On this blood-lit eve of Easter Sunday, the holiest and most radiant night of the Christian calendar — the altar slick with the memory of resurrection and ruin — there is an almost sacramental reverence as a dark ocean of black-clad disciples clusters ominously, murmuring and waiting, awaiting the second coming of their long-loved saints of sonic warfare: Front Line Assembly.
Above the O2 Islington, the air crackles like a cathedral’s high dome under storm clouds, as the faithful gather, soaked in memory and hope. Tonight’s performance is a sacrament of renewal, a pilgrimage of shadowed souls draped in leather and lace, come to kneel before a blasphemous altar built of bass, blood, and broken beats.
Before the promised transfiguration, Tension Control, the Electronic Body Music project birthed and baptised by composer, producer, and vocalist Michael Schrader, storms the pulpit. His sound is a minimalist gospel of war drums and synth screams, an industrial catechism pounding through the O2’s metal bones.
Schrader delivers the first sermon of the night in pure volts and decibels"
Michael’s husky, hoarse vocals are spat like prayers into a poisoned sky, cutting through the electric gloom like shards from a shattered cathedral window. Behind him, black-and-white imagery of riot, decay, and despair flickers like the fevered visions of a dying prophet. Schrader delivers the first sermon of the night in pure volts and decibels, his relentless rhythm a heartbeat for the gathered, a binding litany written in sweat and steel.
Then the veil is torn wide open by Dead Lights — two high priests of the dark arts, conjuring a theatre of the damned. Their performance tonight is pure Luciferian spectacle: Saul’s drums strike with the ferocity of exiled seraphim, while the masked and glitter-shrouded Richard slithers onto the smoke-drenched stage like a fallen archangel crowned in strobe-light halos. The interplay of blinding lights, shifting smoke, and savage sound forms a gothic oratorio of exquisite torment.
Saul’s drumming is balletic, surgical — a mechanical cherubim hammering the gates of heaven — while Richard, in towering platforms, commands with operatic might, a dark apostle wielding a glittering scythe. Their set, a journey through five years of creation and destruction, is a testament to their devotion to the dark glamour of gothic ecstasy. Dead Lights leave the congregation gasping, adrift in a delicious, narcotic rapture.
The Kyrie Eleison, the Sanctus, the Agnus Dei — sung in static and light — have passed. Now it is time for the Dies Irae, the Day of Wrath. Front Line Assembly ascend the pulpit to deliver the final mass.

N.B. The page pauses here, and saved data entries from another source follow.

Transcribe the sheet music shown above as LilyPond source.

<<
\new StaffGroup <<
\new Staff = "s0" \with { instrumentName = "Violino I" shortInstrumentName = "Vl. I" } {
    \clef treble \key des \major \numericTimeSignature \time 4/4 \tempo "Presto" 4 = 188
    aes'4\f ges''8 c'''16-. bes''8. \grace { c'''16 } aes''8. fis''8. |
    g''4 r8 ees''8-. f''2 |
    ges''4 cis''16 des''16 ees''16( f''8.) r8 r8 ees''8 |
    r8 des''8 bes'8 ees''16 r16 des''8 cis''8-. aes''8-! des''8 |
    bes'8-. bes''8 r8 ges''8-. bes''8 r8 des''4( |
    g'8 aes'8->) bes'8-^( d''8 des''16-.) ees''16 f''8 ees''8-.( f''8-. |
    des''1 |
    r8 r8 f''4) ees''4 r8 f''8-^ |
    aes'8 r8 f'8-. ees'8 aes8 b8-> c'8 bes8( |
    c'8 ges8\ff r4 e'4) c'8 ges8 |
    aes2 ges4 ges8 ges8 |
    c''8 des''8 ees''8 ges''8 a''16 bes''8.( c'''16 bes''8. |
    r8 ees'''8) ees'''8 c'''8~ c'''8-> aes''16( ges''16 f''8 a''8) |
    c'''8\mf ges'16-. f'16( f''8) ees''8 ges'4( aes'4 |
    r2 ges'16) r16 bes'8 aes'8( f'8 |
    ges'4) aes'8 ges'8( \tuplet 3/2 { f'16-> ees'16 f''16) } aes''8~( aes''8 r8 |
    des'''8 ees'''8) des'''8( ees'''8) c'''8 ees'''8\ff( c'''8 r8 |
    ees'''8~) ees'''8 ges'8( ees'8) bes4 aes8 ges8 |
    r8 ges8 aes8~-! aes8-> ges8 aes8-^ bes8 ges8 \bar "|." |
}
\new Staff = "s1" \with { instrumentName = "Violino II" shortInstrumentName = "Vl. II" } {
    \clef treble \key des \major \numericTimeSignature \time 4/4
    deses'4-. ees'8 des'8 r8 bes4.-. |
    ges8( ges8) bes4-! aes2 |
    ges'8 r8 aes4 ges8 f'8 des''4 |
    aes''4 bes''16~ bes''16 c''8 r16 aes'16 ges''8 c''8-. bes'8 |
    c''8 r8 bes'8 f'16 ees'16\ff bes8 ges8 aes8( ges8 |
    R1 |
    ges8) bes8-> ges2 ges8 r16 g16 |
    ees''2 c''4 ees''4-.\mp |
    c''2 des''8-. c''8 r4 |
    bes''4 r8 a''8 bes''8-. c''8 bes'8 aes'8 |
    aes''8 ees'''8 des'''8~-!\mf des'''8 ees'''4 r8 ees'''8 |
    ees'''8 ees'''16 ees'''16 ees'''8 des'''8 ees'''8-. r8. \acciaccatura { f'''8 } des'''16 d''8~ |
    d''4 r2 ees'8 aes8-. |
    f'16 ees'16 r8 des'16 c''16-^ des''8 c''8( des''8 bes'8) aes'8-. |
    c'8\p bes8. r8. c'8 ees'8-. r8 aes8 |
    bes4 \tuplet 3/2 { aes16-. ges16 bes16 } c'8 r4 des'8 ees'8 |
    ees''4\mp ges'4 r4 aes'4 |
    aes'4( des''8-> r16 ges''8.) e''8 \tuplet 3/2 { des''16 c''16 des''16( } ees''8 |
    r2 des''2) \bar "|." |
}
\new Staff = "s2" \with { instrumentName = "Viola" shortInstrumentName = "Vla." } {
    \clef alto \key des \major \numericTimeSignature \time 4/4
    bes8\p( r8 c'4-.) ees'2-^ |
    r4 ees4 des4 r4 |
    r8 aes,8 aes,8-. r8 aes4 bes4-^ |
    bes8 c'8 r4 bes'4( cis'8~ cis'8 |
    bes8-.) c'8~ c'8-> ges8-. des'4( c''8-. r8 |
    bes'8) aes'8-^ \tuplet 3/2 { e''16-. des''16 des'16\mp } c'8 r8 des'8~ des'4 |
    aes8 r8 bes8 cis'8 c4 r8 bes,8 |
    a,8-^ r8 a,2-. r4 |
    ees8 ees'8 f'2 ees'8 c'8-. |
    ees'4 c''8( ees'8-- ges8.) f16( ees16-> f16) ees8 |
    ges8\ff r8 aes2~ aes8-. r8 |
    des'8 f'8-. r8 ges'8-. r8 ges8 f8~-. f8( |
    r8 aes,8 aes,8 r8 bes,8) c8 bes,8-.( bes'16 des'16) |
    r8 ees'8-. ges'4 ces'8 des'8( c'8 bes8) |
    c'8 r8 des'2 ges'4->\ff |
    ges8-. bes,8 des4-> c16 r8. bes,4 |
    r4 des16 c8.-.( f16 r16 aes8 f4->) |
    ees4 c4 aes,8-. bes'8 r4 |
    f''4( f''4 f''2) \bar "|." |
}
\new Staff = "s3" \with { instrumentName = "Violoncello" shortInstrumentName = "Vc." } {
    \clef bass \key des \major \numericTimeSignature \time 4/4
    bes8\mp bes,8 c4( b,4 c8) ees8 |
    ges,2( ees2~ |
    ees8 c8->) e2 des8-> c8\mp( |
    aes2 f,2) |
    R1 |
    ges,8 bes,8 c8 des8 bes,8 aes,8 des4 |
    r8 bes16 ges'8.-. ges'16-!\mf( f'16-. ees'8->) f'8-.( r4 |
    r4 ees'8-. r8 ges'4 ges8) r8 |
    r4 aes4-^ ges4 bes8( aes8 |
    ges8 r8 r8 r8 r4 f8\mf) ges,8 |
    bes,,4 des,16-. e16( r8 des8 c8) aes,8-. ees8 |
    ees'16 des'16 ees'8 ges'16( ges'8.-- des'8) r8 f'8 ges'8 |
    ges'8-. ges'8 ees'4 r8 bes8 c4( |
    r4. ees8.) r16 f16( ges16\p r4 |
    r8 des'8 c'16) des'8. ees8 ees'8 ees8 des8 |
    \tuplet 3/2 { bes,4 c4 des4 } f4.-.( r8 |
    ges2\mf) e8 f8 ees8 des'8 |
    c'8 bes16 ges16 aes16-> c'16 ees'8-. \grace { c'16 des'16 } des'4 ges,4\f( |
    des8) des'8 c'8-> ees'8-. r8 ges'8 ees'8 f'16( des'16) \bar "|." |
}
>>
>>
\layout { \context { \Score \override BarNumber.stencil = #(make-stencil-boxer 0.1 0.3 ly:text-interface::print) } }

Opening with Anthropod, they seize the crowd in iron fists, dragging them into a hypnotic inferno. This is an ecstatic possession. The basslines buzz and crackle like the final trumpets, synths clash like serrated swords, and Bill Leeb stands at the centre like a cybernetic John the Baptist, snarling benedictions into the fevered dark.

Clutching his microphone like Moses wielding a serpent staff, he lunges and commands, a preacher rousing the faithful to rebellion. Tracks like Plasticity and Mindphaser bludgeon and uplift, smashing against the walls of the O2 like battering rams against a temple of ice.
This performance — this profane eucharist — we hath survived: a black mass of ritual chaos where atmosphere and agony twisted together like serpents in the mouth of a dying god. Every pulse of noise was a thunderclap in the crumbling nave of our senses — consumed, ripped into the soul like communion bread laced with ash and fire, burning holes through the heart.

When Killing Grounds emerged from the wreckage, it was a baptism of ice in an industrial furnace world, a blade of cold slicing through fevered flesh. The melody hovered like war-torn incense above a battlefield, tender yet shivering with the scars of everything that had come before — a ghostly balm after the exquisite violence.
The congregation, fevered and half-ruined, raised their arms in trembling devotion — a cathedral of blood, bone, and bassline, fused into a single mass of sacred, electric defiance.
Tonight was a resurrection, a reckoning, and it will be carved into our haunted hearts forevermore… forevermore.